What needs to be done
Give every line of the entries below as a numbered list, leaving out blank lines and any pictures.

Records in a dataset
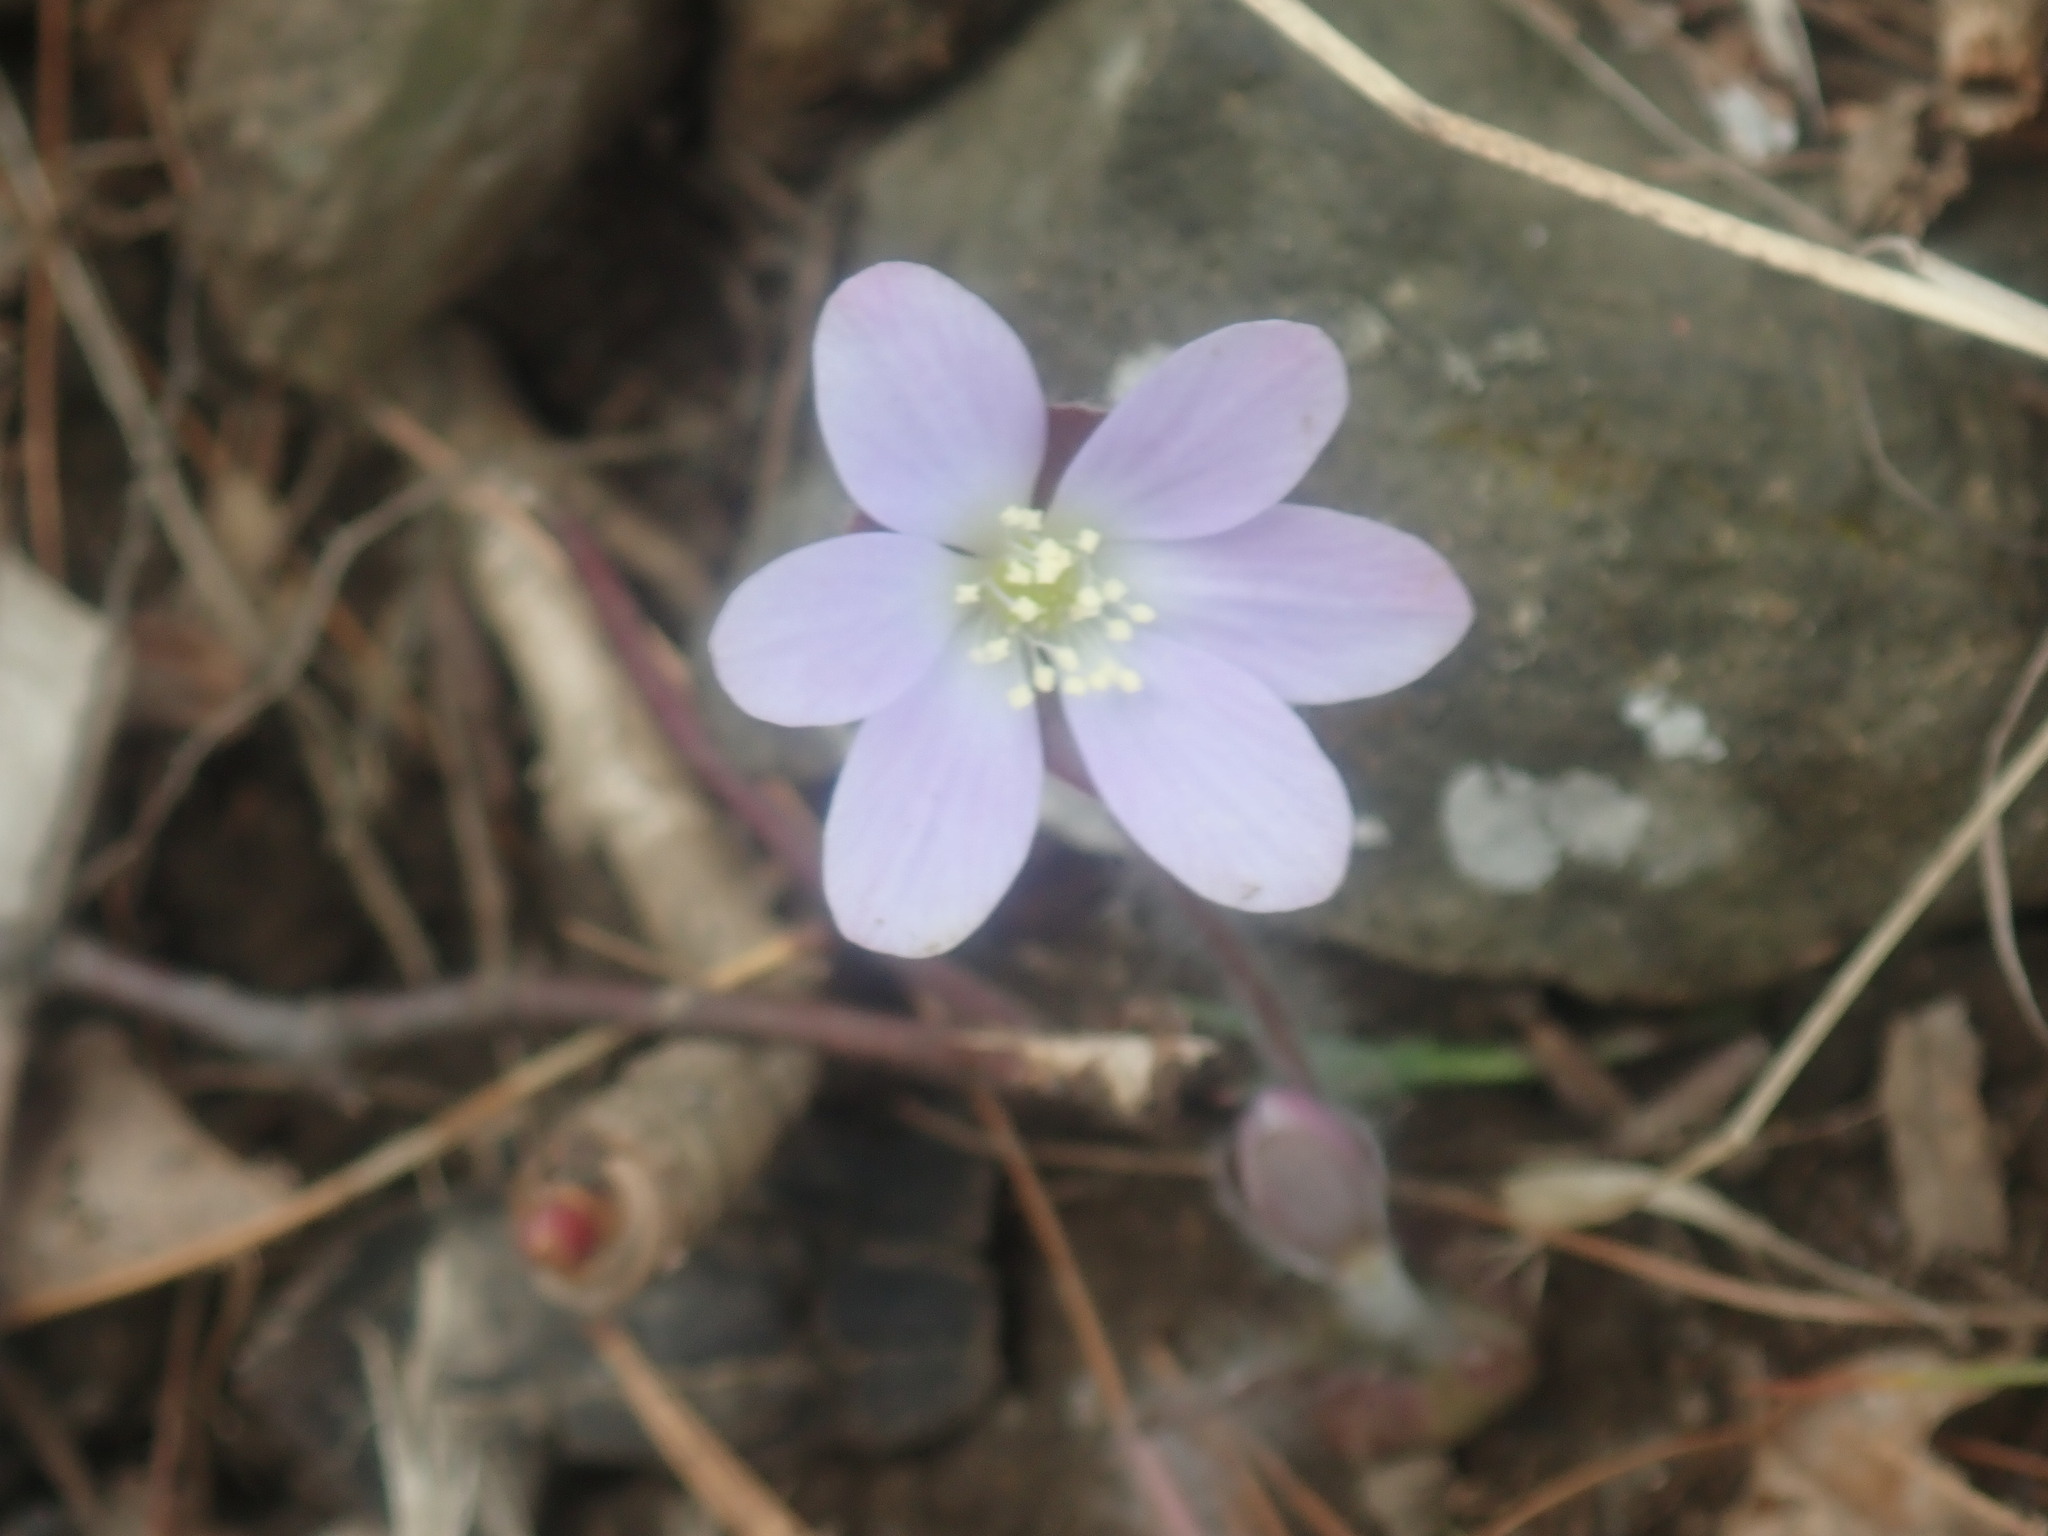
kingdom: Plantae
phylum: Tracheophyta
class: Magnoliopsida
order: Ranunculales
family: Ranunculaceae
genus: Hepatica
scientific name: Hepatica americana
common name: American hepatica
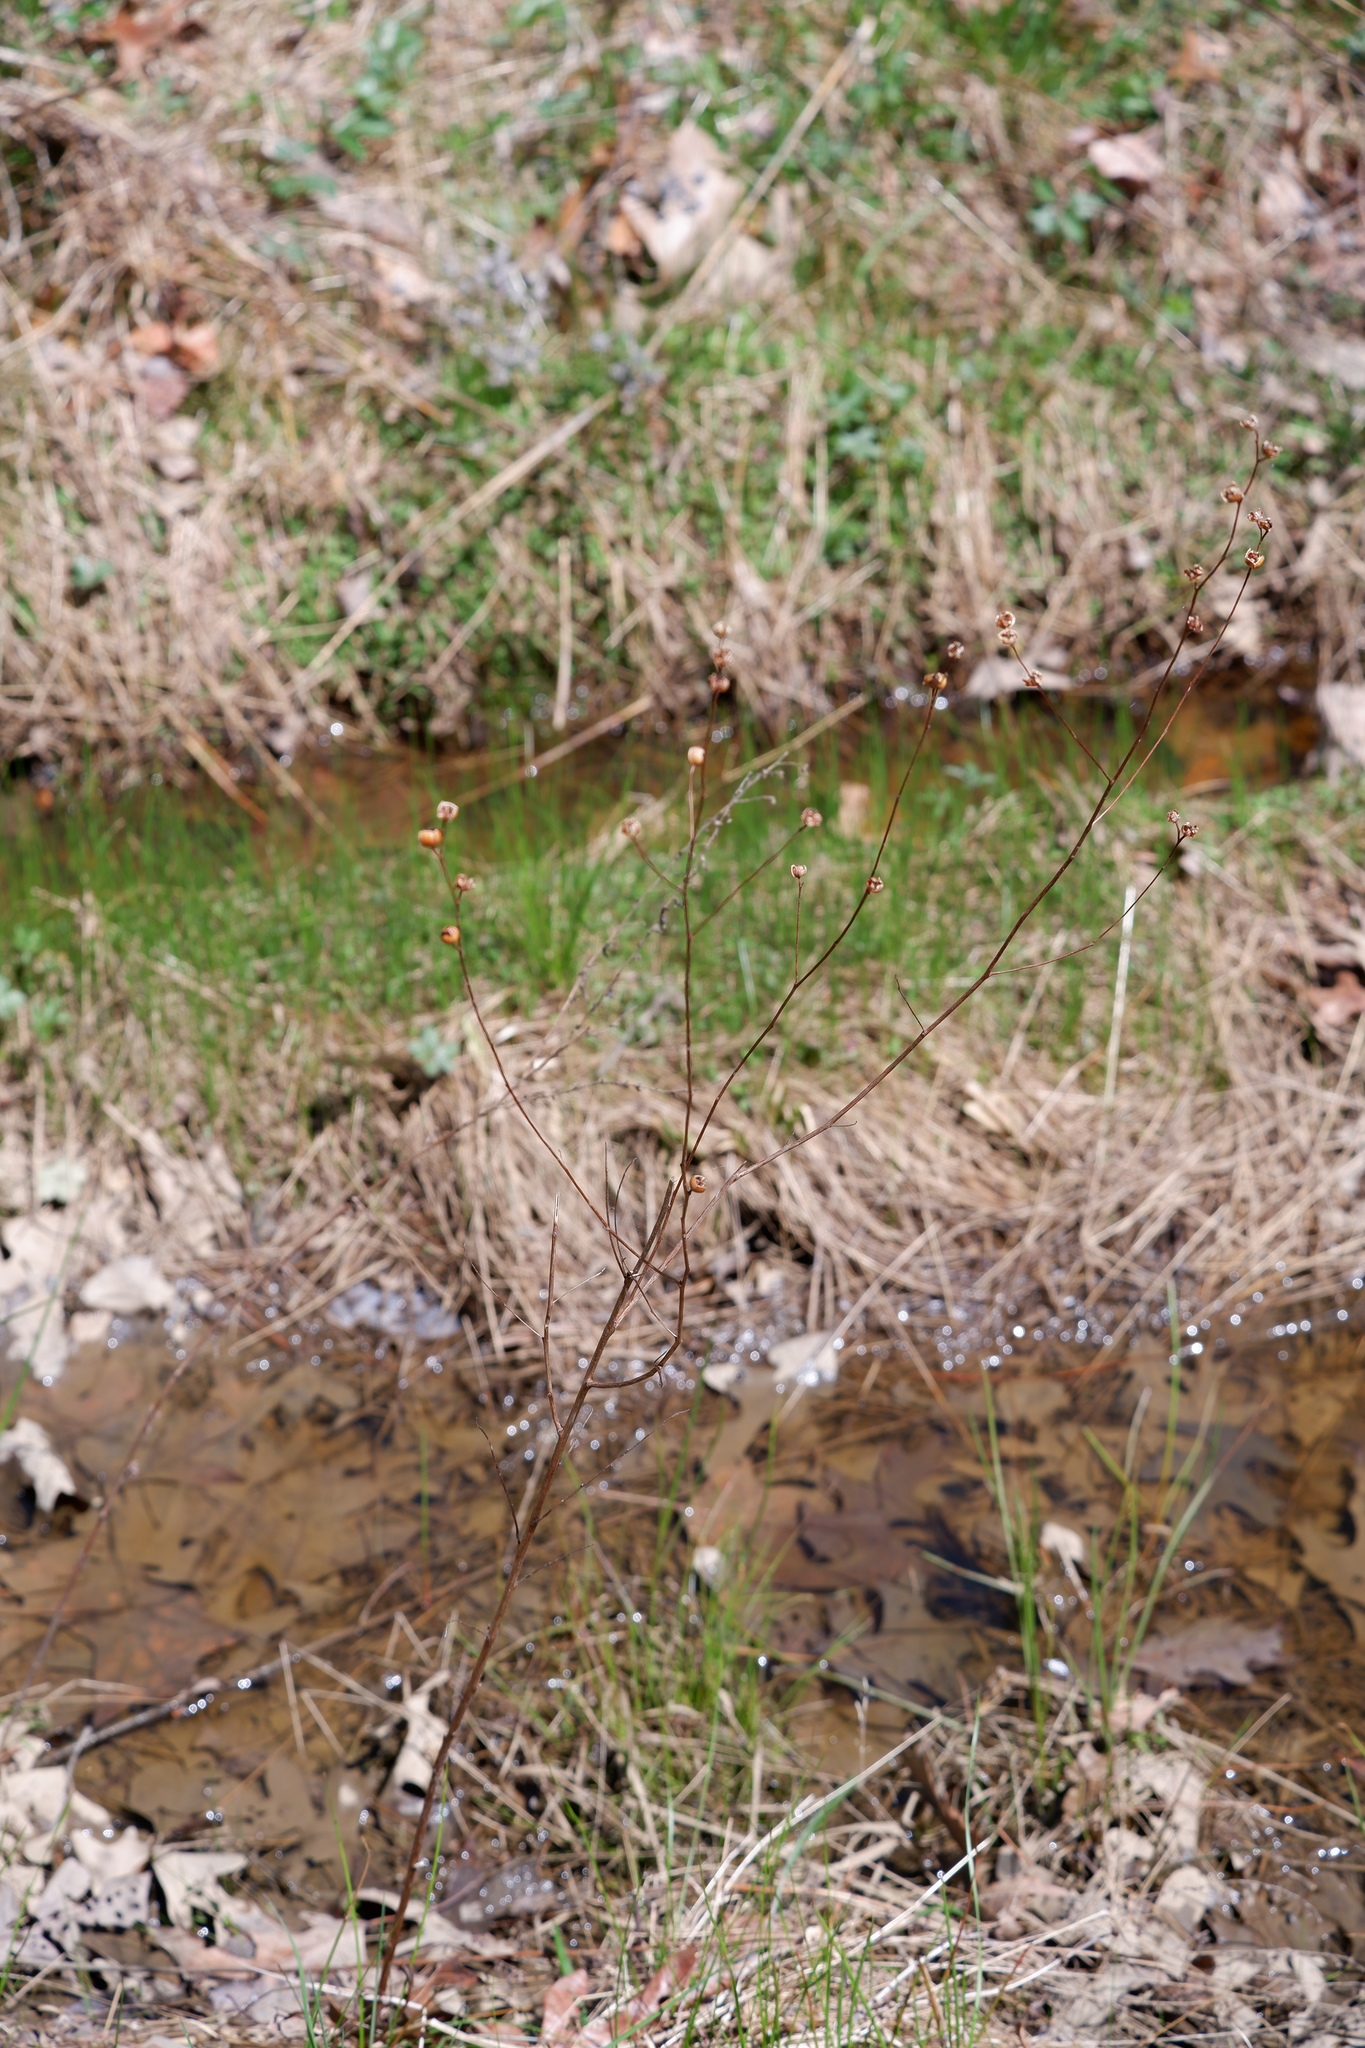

Full solution
1. kingdom: Plantae
2. phylum: Tracheophyta
3. class: Magnoliopsida
4. order: Ranunculales
5. family: Ranunculaceae
6. genus: Hepatica
7. scientific name: Hepatica americana
8. common name: American hepatica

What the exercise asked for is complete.